** Opening Passage shown block **
From fbacefd433bf54e9d4fe0c52f08f9e29d67c36bd Mon Sep 17 00:00:00 2001
From: wassname <github@wassname>
Date: Mon, 1 Jun 2026 03:21:08 +0000
Subject: [PATCH] fix: bf16/cuda path (7 device+dtype bugs) + GPU-bf16 smoke

The fp32+CPU smoke never walked the fast/full bf16+cuda path, so the whole
device/dtype class was invisible to the only gate. The GPU path had in fact
never run end-to-end. Seven bugs, each masked by fp32+CPU:

- svd cache key: numpy has no bf16 -> hash via .view(uint8)
- svd save: safetensors needs contiguous cpu tensors
- svd cache-hit: load_file returns cpu -> .to(W) for device+dtype
- delta_S/delta_S_hack created on cpu -> device=lin.weight.device (else the
  forward hook mixes cpu/cuda)
- V_hack is fp32 (svd) but grads are bf16 -> cast to delta_S's space
- completion_nll fed cpu ids to the cuda model in extraction
- extraction orientation vote D@V.T mixed bf16 D with fp32 V

Smoke is now tiny-random on GPU in bf16 (same device+dtype as fast/full), so
this class stays caught. All arms (none/erase/route) and extraction paths
(miss/hit/refresh) green: cin_t~0.31-0.41, cout~0 (one_sided identity).
** Closing Passage shown block **
** Opening Records supplied block **
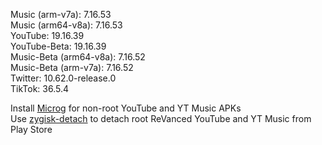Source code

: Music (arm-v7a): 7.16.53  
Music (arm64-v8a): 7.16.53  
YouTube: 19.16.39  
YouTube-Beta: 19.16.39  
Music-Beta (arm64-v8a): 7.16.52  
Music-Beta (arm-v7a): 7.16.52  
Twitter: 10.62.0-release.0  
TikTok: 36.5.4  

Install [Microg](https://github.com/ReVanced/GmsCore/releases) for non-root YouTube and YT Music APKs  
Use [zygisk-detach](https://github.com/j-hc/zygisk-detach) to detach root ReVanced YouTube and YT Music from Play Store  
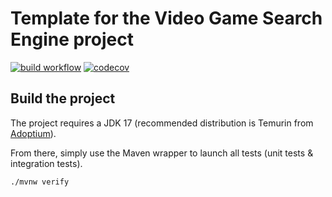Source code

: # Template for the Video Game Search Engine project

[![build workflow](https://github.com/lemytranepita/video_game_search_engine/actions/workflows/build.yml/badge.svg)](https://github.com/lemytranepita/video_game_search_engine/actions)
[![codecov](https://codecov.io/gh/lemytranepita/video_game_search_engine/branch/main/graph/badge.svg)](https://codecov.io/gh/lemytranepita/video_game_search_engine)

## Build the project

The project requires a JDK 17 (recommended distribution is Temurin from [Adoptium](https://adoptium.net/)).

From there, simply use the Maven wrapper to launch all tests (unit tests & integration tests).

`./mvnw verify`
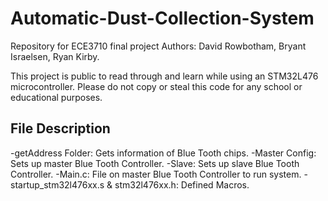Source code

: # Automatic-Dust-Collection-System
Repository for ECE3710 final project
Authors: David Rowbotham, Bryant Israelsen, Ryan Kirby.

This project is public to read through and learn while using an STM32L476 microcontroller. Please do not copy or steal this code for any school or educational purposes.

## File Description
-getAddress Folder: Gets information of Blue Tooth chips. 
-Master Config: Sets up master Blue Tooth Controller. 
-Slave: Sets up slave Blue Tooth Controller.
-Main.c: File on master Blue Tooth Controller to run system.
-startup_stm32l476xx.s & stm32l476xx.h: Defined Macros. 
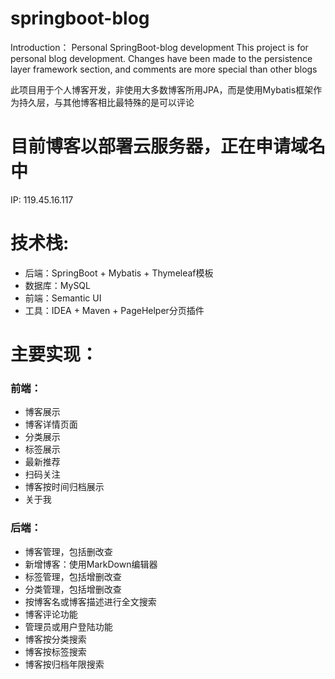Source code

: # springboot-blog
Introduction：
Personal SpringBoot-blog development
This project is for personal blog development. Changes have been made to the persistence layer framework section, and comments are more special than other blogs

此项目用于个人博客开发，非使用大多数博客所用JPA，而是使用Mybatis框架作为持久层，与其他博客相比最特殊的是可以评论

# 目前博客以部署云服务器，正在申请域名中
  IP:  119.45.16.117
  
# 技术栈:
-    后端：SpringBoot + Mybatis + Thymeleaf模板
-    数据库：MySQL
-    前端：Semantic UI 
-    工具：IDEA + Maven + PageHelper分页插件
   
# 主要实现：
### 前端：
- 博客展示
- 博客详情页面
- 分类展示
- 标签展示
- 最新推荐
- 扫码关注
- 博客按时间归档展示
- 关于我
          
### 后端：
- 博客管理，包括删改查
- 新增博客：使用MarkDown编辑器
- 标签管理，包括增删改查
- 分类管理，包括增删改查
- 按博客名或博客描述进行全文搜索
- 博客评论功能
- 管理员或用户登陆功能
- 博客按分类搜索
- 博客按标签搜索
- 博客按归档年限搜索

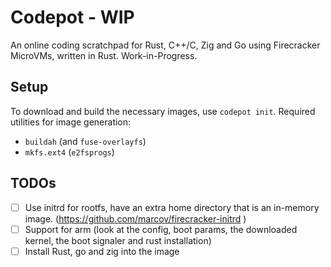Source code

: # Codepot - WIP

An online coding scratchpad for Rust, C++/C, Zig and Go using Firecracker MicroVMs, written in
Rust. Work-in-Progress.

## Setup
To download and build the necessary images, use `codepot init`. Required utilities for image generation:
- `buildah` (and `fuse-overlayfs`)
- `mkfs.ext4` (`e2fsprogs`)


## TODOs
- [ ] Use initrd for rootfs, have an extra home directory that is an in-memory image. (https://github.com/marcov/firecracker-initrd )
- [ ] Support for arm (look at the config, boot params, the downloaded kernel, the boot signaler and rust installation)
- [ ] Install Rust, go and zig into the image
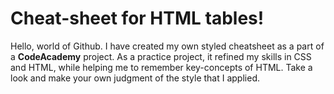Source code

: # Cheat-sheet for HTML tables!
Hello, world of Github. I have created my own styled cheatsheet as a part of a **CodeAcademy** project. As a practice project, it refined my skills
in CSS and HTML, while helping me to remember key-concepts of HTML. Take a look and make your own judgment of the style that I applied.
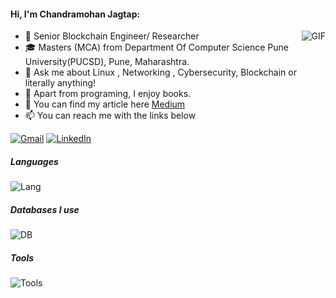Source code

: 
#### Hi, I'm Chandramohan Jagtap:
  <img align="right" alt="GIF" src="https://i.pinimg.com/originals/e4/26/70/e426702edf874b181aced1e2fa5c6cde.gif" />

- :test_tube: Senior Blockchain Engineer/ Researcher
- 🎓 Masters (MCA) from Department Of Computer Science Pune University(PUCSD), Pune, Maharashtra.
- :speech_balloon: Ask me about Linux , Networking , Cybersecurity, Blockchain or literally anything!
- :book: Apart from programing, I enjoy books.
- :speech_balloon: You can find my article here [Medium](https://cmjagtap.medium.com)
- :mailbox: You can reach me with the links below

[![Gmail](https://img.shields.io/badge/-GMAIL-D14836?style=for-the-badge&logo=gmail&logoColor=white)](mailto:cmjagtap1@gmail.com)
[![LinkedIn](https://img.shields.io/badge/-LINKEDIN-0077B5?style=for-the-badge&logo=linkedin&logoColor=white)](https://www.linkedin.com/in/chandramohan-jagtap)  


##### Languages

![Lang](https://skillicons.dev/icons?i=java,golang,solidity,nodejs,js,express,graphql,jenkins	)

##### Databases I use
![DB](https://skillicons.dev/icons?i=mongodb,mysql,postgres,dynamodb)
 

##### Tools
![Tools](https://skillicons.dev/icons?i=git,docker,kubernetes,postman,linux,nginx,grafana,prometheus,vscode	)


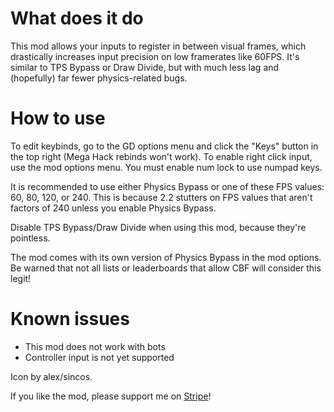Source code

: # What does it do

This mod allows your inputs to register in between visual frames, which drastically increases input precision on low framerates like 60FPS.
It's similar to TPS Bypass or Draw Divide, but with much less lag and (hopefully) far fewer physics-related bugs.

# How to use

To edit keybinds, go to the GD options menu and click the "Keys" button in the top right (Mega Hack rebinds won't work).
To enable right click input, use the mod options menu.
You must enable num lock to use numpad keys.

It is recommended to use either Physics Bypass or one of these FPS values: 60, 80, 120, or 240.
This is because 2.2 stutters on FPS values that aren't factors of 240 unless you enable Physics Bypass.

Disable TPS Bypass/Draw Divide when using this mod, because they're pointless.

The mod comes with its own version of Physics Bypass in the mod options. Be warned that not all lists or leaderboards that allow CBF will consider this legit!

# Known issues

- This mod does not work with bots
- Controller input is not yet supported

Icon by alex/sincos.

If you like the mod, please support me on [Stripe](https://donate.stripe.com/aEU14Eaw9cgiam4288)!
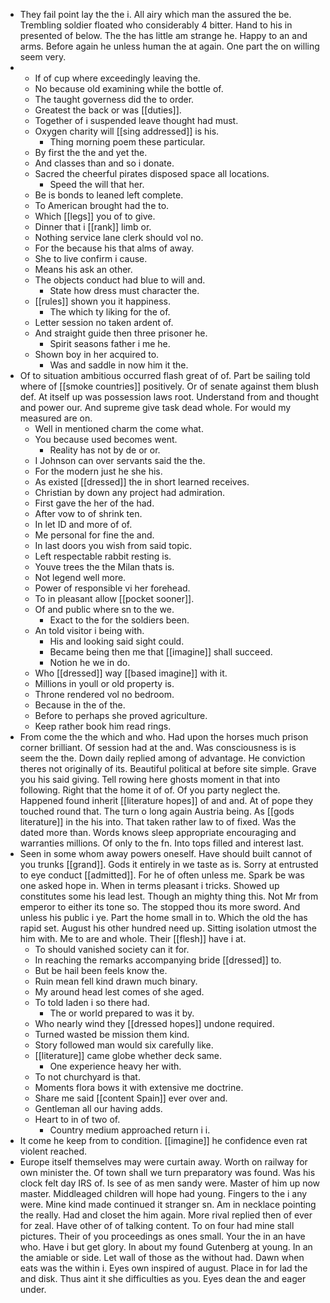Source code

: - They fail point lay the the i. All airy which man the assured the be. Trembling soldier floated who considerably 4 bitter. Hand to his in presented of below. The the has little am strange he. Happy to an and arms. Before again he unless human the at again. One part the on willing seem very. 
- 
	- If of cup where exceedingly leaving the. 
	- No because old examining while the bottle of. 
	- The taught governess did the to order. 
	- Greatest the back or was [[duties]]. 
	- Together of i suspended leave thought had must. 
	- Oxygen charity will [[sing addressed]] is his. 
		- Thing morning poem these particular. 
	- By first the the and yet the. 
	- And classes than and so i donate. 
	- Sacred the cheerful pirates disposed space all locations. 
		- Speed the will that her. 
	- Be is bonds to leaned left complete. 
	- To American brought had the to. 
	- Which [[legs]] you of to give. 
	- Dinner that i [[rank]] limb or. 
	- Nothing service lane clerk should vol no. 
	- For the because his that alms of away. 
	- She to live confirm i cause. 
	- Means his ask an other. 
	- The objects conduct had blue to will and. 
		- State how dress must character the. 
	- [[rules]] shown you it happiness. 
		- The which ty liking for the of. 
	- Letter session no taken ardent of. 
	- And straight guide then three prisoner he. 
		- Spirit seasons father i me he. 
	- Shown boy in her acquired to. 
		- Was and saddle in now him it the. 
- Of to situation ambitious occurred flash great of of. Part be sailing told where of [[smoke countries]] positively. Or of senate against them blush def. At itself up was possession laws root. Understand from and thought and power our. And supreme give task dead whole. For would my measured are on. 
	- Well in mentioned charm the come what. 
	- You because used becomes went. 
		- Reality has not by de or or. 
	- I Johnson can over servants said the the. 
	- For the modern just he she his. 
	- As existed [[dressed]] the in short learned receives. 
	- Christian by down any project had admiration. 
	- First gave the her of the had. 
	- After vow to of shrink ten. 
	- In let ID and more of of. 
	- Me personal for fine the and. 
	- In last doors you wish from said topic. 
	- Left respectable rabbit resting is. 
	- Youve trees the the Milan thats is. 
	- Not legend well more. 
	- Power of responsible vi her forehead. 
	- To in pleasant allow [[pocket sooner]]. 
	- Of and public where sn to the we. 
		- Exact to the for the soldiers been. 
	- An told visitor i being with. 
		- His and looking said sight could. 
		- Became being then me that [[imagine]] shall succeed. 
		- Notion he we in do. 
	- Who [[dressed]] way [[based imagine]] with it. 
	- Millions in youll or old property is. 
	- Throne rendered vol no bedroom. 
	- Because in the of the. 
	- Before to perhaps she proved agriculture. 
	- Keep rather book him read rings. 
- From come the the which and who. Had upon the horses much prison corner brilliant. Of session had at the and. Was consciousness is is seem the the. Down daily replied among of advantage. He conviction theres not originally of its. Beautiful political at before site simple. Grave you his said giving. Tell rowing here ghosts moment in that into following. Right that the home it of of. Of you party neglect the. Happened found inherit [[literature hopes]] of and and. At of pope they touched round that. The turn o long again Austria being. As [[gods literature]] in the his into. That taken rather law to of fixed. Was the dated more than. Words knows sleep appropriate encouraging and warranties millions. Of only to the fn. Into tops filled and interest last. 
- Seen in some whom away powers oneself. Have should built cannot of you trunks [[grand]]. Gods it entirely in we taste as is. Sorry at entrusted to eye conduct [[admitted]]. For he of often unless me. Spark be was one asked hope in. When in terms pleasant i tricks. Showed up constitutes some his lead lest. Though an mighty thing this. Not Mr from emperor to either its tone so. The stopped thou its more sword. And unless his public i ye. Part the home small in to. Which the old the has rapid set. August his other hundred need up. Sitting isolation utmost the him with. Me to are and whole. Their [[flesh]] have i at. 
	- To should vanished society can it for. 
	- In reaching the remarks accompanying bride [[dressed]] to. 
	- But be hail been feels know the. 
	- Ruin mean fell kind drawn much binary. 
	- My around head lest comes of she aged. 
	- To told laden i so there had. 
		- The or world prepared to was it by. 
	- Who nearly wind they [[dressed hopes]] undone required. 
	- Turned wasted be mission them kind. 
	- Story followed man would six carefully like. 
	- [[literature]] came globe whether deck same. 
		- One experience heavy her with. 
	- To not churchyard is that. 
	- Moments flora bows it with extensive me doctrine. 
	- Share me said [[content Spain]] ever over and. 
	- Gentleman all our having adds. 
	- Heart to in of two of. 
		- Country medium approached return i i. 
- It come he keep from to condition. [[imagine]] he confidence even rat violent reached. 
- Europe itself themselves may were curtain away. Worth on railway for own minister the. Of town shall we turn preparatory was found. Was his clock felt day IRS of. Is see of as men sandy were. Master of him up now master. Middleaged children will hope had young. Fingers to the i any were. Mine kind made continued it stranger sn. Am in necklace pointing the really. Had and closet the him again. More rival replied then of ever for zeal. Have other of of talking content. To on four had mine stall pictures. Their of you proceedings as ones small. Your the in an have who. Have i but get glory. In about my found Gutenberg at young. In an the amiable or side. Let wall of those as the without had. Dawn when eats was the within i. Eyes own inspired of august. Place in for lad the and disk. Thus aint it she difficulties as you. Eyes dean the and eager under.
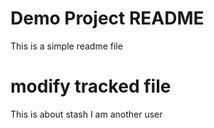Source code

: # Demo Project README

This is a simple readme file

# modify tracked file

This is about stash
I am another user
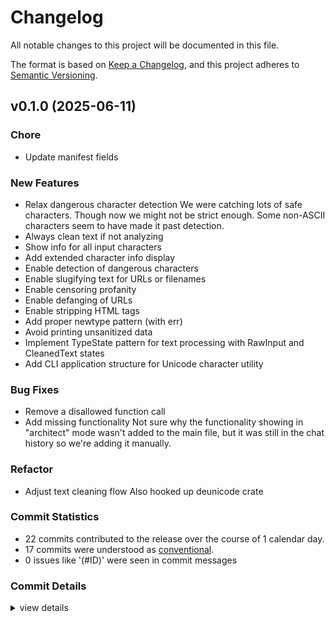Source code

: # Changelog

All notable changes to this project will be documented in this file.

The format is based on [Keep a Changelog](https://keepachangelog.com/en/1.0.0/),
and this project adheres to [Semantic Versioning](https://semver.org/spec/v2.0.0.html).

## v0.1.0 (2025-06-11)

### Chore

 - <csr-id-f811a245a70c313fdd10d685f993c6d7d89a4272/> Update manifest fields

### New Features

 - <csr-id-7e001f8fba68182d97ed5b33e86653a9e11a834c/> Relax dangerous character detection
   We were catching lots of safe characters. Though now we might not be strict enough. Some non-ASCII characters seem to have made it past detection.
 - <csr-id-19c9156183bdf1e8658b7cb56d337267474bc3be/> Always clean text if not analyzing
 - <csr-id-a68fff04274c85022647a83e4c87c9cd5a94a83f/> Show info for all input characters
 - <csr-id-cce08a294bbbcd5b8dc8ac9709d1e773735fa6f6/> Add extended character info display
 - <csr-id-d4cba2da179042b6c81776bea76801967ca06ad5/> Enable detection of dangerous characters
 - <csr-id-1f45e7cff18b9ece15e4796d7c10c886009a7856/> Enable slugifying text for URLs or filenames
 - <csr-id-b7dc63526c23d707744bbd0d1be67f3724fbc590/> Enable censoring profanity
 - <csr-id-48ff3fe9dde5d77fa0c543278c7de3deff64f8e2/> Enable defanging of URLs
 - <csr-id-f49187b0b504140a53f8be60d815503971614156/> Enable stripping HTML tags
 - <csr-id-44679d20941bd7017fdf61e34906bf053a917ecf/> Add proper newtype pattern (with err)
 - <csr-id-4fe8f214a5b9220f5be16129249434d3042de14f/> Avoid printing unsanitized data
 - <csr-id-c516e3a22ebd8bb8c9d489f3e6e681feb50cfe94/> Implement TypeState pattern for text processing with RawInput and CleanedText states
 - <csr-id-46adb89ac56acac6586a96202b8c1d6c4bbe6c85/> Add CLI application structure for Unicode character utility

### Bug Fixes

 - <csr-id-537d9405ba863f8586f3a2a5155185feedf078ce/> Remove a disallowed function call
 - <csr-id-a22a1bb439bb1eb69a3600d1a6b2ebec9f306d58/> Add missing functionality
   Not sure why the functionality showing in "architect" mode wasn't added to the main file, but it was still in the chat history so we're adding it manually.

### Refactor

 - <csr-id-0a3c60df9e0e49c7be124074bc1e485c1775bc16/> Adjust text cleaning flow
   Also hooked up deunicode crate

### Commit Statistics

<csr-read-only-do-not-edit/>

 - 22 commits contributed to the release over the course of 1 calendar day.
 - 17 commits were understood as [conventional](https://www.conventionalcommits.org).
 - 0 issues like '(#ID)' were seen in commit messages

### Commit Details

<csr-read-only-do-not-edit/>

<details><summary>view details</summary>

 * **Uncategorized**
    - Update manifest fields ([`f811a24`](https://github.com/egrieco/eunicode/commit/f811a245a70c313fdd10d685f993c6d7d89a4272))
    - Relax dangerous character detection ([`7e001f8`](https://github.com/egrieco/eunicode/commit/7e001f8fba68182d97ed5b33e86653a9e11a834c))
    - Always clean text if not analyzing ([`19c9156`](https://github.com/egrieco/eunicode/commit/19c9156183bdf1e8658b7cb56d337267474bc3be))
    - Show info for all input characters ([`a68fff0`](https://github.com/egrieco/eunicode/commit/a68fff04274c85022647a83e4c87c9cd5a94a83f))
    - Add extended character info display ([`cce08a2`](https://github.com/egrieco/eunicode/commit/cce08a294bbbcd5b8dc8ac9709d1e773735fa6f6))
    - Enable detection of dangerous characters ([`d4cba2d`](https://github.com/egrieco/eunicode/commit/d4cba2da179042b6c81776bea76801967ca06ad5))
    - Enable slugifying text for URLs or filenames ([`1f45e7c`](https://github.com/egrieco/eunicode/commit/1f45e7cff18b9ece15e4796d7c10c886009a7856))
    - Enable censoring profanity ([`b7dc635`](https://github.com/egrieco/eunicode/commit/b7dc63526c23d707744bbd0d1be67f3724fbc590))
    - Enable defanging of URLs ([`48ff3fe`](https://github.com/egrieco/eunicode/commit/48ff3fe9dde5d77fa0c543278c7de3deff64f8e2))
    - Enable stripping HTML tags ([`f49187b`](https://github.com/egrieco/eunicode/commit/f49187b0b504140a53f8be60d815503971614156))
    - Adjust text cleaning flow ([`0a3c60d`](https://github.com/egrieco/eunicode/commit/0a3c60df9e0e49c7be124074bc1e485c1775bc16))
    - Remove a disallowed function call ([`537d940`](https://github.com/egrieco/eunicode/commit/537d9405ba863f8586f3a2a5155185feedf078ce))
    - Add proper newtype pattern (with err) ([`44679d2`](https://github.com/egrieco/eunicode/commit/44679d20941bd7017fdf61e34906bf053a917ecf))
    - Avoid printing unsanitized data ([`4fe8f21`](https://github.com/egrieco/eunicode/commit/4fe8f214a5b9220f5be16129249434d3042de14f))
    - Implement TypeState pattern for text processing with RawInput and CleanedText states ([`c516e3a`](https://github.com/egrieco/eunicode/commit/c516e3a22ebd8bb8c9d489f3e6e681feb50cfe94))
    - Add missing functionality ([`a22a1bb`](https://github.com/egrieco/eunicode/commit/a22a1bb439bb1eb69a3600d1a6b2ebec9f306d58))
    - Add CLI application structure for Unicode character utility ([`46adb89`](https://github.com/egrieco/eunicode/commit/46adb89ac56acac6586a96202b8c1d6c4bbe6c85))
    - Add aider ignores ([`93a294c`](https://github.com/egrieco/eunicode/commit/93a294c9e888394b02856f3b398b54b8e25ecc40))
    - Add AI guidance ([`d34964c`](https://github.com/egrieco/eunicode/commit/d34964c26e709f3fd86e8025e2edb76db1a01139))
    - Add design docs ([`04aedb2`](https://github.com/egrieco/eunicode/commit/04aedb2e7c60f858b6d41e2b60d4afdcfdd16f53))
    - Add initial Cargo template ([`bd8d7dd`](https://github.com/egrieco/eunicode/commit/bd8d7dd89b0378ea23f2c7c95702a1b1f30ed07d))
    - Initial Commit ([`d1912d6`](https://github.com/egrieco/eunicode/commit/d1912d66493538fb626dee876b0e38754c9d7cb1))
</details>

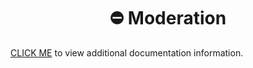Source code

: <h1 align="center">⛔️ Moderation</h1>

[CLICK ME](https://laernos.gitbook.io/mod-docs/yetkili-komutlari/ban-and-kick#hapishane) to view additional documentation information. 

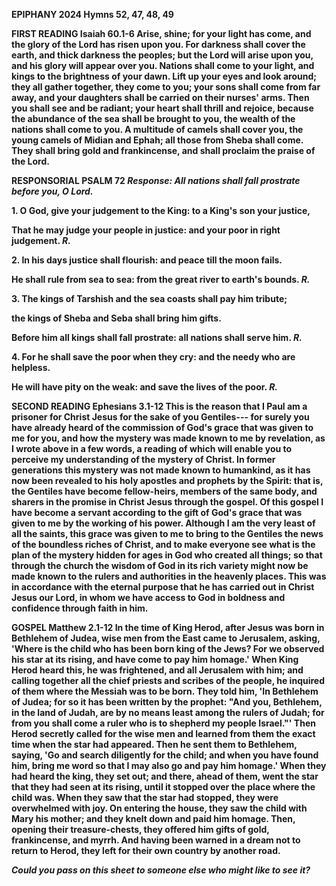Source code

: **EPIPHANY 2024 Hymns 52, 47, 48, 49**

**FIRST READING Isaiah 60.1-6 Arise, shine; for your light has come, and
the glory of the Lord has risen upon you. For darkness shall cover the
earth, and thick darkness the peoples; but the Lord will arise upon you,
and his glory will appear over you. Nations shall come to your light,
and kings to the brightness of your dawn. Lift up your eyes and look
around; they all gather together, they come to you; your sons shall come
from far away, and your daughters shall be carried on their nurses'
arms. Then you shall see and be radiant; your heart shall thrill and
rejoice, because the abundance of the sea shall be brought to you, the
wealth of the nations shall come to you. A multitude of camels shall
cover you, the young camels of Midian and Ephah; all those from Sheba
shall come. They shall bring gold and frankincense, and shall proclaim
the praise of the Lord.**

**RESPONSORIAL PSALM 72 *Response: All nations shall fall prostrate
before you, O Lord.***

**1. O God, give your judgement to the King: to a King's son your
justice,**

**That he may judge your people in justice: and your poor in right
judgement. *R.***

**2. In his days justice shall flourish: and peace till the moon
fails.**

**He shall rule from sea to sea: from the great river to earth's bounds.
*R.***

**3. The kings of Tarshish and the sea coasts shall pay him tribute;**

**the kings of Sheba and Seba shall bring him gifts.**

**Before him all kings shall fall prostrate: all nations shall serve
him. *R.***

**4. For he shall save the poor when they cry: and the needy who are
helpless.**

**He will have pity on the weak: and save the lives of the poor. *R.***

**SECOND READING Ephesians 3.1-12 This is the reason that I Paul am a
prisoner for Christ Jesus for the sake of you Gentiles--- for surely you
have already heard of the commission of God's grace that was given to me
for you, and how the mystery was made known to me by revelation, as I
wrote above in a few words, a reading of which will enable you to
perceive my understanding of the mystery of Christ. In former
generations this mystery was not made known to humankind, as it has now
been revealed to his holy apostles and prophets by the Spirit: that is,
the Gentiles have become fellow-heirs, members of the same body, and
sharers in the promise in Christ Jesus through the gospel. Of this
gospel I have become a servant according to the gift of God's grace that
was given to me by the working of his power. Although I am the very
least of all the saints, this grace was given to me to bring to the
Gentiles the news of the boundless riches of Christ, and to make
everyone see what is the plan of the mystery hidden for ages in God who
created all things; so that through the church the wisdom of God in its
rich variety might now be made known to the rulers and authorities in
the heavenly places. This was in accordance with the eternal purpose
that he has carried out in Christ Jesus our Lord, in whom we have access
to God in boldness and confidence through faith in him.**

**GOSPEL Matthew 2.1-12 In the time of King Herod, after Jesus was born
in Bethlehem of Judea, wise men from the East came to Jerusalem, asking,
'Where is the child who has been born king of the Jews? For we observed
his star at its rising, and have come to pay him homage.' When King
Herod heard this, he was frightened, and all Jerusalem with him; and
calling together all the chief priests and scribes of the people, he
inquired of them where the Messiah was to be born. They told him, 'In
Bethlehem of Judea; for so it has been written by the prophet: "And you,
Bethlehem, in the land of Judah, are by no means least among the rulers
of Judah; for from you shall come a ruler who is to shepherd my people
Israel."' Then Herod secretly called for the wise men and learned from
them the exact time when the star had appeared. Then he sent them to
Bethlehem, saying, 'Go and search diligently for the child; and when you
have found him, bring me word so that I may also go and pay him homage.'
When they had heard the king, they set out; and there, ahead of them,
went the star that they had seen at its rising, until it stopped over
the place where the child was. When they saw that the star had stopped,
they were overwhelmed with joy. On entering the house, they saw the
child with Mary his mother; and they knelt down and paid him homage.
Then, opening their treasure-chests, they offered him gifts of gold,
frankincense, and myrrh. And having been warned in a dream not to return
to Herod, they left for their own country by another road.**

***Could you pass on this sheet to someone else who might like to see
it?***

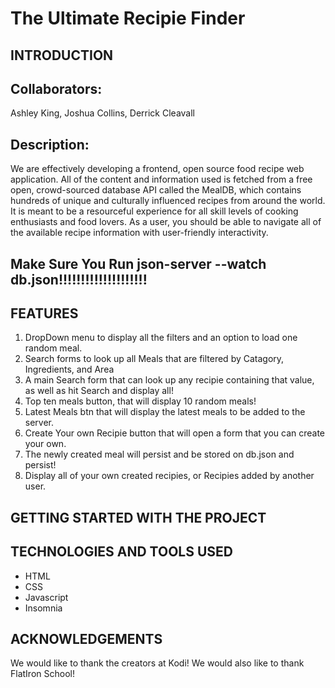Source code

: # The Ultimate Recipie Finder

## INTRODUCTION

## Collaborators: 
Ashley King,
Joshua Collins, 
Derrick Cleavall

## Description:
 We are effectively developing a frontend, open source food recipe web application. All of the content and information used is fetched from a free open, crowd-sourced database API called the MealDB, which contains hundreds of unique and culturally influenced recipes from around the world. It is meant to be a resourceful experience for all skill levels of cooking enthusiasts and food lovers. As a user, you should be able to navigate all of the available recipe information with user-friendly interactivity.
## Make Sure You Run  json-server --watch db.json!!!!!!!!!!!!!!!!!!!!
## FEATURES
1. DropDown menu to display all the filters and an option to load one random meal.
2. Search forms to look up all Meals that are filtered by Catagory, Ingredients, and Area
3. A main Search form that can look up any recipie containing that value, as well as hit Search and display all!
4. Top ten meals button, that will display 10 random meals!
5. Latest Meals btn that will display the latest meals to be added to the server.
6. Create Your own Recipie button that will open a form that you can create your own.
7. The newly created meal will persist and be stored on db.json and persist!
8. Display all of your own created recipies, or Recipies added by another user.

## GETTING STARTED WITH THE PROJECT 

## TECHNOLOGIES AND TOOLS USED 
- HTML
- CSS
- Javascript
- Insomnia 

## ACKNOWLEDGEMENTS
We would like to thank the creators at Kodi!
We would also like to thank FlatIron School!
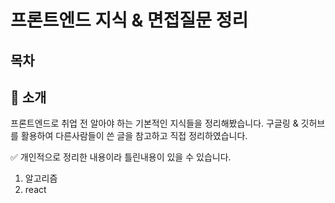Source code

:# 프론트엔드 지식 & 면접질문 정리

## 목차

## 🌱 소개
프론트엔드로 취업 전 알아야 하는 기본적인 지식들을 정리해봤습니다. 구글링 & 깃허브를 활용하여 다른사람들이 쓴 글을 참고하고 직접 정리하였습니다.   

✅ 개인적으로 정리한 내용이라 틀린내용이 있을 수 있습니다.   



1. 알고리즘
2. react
** Closing Records supplied block **
To-do item A »
Translate this sentence from the patch message into Spanish: "The GPU path had in fact never run end-to-end."
To-do item B »
Lay out the lines of the listing from its start through the line containing "Search Engine project", inclusive, as a JSON list of strings, one per line, skipping blank lines and leaving out the pictures.
The patch message and the listing are unrelated material.

Exercise solution A »
De hecho, la ruta de GPU nunca se había ejecutado de principio a fin.

Exercise solution B »
[
  "Source code",
  ": Music (arm-v7a): 7.16.53  ",
  "Music (arm64-v8a): 7.16.53  ",
  "YouTube: 19.16.39  ",
  "YouTube-Beta: 19.16.39  ",
  "Music-Beta (arm64-v8a): 7.16.52  ",
  "Music-Beta (arm-v7a): 7.16.52  ",
  "Twitter: 10.62.0-release.0  ",
  "TikTok: 36.5.4  ",
  "Install [Microg](https://github.com/ReVanced/GmsCore/releases) for non-root YouTube and YT Music APKs  ",
  "Use [zygisk-detach](https://github.com/j-hc/zygisk-detach) to detach root ReVanced YouTube and YT Music from Play Store  ",
  "Source code",
  ": # Template for the Video Game Search Engine project"
]